< Exodus 31 >
1 And Jehovah speaketh unto Moses, saying,
RAB Musa'ya şöyle dedi:
2 'See, I have called by name Bezaleel, son of Uri, son of Hur, of the tribe of Judah,
“Bak, Yahuda oymağından özellikle Hur oğlu Uri oğlu Besalel'i seçtim.
3 and I fill him [with] the Spirit of God, in wisdom, and in understanding, and in knowledge, and in all work,
Beceri, anlayış, bilgi ve her türlü ustalık vermek için onu ruhumla doldurdum.
4 to devise devices to work in gold, and in silver, and in brass,
Öyle ki, altın, gümüş, tunç işleyerek ustaca yapıtlar üretsin;
5 and in graving of stone for settings, and in graving of wood to work in all work.
taş kesme ve kakmada, ağaç oymacılığında, her türlü sanat dalında çalışsın.
6 'And I, lo, I have given with him Aholiab, son of Ahisamach, of the tribe of Dan, and in the heart of every wise-hearted one I have given wisdom, and they have made all that which I have commanded thee.
Ayrıca Dan oymağından Ahisamak oğlu Oholiav'ı onunla çalışması için görevlendirdim. Sana buyurduğum işlerin hepsini yapabilsinler diye öteki becerikli adamlara üstün yetenek verdim.
7 'The tent of meeting, and the ark of testimony, and the mercy-seat which [is] on it, and all the vessels of the tent,
Buluşma Çadırı'nı, Levha Sandığı'nı, sandığın üzerindeki Bağışlanma Kapağı'nı, çadırın bütün takımlarını,
8 and the table and its vessels, and the pure candlestick and all its vessels, and the altar of the perfume,
masayla takımlarını, saf altın kandillikle takımlarını, buhur sunağını,
9 and the altar of the burnt-offering and all its vessels, and the laver and its base,
yakmalık sunu sunağıyla takımlarını, kazanla kazan ayaklığını,
10 and the coloured garments, and the holy garments for Aaron the priest, and the garments of his sons, for acting as priests in;
dokunmuş giysileri –Kâhin Harun'un kutsal giysileriyle oğullarının kâhin giysilerini–
11 and the anointing oil, and the perfume of the spices for the sanctuary; according to all that I have commanded thee — they do.'
mesh yağını, kutsal yer için güzel kokulu buhuru tam sana buyurduğum gibi yapsınlar.”
12 And Jehovah speaketh unto Moses, saying,
RAB Musa'ya şöyle buyurdu:
13 'And thou, speak unto the sons of Israel, saying, Only, My sabbaths ye do keep, for it [is] a sign between Me and you, to your generations, to know that I, Jehovah, am sanctifying you;
“İsrailliler'e de ki, ‘Şabat günlerimi kesinlikle tutmalısınız.

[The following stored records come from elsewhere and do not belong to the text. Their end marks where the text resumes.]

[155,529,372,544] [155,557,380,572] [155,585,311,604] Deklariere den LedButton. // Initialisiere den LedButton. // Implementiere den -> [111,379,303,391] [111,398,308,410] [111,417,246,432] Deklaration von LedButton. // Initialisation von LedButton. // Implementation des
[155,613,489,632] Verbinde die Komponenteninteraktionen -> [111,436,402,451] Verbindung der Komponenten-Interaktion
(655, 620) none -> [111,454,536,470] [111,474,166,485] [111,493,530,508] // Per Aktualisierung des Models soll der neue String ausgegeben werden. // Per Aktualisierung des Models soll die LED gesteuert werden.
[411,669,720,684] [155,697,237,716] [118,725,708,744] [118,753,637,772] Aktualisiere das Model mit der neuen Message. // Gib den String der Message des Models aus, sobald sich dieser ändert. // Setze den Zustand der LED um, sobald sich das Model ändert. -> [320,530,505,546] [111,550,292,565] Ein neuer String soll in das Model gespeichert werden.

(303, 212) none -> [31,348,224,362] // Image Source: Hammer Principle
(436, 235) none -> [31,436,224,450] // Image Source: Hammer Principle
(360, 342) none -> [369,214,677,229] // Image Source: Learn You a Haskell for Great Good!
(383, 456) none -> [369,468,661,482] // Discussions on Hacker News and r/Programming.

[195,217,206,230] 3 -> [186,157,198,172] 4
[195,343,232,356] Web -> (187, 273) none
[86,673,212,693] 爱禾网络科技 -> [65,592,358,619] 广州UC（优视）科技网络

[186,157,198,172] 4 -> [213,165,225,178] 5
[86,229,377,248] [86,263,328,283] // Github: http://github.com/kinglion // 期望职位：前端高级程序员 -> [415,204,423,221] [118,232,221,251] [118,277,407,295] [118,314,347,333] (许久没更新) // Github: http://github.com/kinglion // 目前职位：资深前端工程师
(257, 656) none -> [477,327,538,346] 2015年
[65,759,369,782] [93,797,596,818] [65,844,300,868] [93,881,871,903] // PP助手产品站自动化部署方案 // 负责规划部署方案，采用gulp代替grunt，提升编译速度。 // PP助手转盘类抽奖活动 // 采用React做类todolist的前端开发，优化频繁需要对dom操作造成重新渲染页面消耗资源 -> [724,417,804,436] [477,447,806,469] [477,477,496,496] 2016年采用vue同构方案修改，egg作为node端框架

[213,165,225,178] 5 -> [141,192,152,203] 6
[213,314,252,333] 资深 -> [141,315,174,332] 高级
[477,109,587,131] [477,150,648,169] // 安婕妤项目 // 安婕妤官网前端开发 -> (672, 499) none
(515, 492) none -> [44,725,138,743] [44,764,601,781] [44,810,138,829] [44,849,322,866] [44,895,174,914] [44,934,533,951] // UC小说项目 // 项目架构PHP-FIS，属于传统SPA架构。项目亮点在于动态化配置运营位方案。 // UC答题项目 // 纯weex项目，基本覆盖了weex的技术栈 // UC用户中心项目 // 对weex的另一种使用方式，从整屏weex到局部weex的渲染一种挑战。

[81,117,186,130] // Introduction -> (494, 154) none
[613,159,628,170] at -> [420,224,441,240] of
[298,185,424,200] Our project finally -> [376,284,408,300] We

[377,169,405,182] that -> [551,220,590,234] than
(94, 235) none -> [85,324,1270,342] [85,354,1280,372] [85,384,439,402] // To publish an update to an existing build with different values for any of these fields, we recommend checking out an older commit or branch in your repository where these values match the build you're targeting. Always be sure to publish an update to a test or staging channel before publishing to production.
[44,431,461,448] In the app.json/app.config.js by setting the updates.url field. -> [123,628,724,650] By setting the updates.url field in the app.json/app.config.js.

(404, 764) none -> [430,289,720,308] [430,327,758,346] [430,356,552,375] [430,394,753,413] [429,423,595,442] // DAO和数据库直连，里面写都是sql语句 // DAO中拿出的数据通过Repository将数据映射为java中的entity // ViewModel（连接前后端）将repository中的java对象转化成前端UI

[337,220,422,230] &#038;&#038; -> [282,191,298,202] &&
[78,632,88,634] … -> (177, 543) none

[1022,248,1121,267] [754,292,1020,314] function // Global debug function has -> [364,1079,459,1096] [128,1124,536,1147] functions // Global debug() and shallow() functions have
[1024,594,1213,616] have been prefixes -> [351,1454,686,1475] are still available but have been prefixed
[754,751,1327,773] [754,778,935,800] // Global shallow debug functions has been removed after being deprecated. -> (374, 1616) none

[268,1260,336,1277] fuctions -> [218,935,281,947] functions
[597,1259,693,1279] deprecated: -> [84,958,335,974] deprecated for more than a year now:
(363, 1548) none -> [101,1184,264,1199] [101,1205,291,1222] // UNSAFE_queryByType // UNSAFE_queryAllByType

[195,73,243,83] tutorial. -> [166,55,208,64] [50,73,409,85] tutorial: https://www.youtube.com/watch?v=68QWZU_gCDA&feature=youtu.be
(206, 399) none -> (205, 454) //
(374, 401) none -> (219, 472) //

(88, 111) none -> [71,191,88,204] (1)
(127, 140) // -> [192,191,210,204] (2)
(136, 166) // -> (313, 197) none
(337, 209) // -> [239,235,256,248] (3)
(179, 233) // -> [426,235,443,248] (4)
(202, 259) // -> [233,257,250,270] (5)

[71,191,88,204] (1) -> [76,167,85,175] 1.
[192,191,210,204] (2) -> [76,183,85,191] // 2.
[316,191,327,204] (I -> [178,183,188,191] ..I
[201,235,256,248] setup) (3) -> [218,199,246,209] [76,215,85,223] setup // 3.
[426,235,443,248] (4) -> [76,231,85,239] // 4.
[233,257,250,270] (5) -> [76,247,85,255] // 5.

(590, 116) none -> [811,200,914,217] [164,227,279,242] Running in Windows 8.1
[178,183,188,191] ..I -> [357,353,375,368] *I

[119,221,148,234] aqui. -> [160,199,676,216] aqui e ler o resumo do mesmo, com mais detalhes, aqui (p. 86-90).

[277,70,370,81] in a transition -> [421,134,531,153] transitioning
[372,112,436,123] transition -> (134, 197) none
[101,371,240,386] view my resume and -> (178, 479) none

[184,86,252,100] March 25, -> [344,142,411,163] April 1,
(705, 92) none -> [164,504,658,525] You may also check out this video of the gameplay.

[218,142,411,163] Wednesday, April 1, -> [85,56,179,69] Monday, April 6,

Çünkü o sizinle benim aramda kuşaklar boyu sürecek bir belirtidir. Böylece anlayacaksınız ki, sizi kutsal kılan RAB benim.
14 and ye have kept the sabbath, for it [is] holy to you, he who is polluting it is certainly put to death — for any who doeth work in it — that person hath even been cut off from the midst of his people.
“‘Şabat Günü'nü tutmalısınız, çünkü sizin için kutsaldır. Kim onun kutsallığını bozarsa, kesinlikle öldürülmeli. O gün çalışan herkes halkının arasından atılmalı.
15 'Six days is work done, and in the seventh day [is] a sabbath of holy rest to Jehovah; any who doeth work in the sabbath-day is certainly put to death,
Altı gün çalışılacak; ama yedinci gün RAB'be adanmış Şabat'tır, dinlenme günüdür. Şabat Günü çalışan herkes kesinlikle öldürülmelidir.
16 and the sons of Israel have observed the sabbath; to keep the sabbath to their generations [is] a covenant age-during,
İsrailliler, sonsuza dek sürecek bir antlaşma gereği olarak, Şabat Günü'nü kuşaklar boyu kutlamaya özen gösterecekler.
17 between Me and the sons of Israel it [is] a sign — to the age; for six days Jehovah made the heavens and the earth, and in the seventh day He hath ceased, and is refreshed.'
Bu, İsrailliler'le benim aramda sürekli bir belirti olacaktır. Çünkü ben, RAB yeri göğü altı günde yarattım, yedinci gün işe son verip dinlendim.’”
18 And He giveth unto Moses, when He finisheth speaking with him in mount Sinai, two tables of the testimony, tables of stone, written by the finger of God.
Tanrı Sina Dağı'nda Musa'yla konuşmasını bitirince, üzerine eliyle antlaşma koşullarını yazdığı iki taş levhayı ona verdi.